By ERIN ALLEN
Comic-book fans united in praise in April when the Library of Congress announced the acquisition of Steve Ditko’s original artwork for Marvel Comics’ “Amazing Fantasy #15”—the comic book that introduced Spider-Man in August 1962. (See related story.) The set of 24 pages includes the story of the origin of “your friendly neighborhood Spider-Man” along with three other short stories also written by Stan Lee and drawn by Ditko.
Although the Library announced the anonymous donation in an April 30 press release and on its blog, the blogosphere got wind of it a week earlier when mention appeared in Comics DC, moderated by comic enthusiast Mike Rhode.
Commenting on the Library’s blog, Mr. Grouchypants said “This is great news for people concerned about preserving Spider-Man’s legacy for geeksterity.”
Torsten Adair added, “I hope this brings some much deserved attention to the Swann Collection at the Library. I was lucky enough to live in D.C. for three years, and spent many a wonderful time doing comics ‘research’!”
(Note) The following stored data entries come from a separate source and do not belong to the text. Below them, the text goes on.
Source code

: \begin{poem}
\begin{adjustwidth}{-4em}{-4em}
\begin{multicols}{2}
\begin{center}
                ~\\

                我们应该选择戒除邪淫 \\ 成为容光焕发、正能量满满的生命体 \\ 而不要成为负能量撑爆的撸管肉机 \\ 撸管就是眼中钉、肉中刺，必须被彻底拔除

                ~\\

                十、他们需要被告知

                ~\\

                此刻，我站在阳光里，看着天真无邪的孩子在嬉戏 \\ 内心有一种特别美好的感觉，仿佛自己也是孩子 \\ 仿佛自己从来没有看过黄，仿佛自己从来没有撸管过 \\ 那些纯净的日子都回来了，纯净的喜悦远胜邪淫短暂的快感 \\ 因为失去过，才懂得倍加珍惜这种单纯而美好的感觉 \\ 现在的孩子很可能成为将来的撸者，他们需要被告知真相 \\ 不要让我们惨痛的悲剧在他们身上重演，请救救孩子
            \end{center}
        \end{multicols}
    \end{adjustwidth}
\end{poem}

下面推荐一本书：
LA Times blog commenter Paul Lonsdale said “’with great power comes great responsibility’ … this responsible donation makes many people very happy!”
Uncle Ernie of Uncle Ernie’s Creature Ink blog said “Comic book art is a narrative art form. Individual panels or parts of the art are interesting to see pulled out of context; but the art is still meant to be looked at in its entirety, as a part of a whole, and in sequence. To have the complete set of original art, together and now protected to such a seminal part of comic book history and popular culture, is amazing.”
Erin Allen is a writer-editor in the Library’s Public Affairs Office.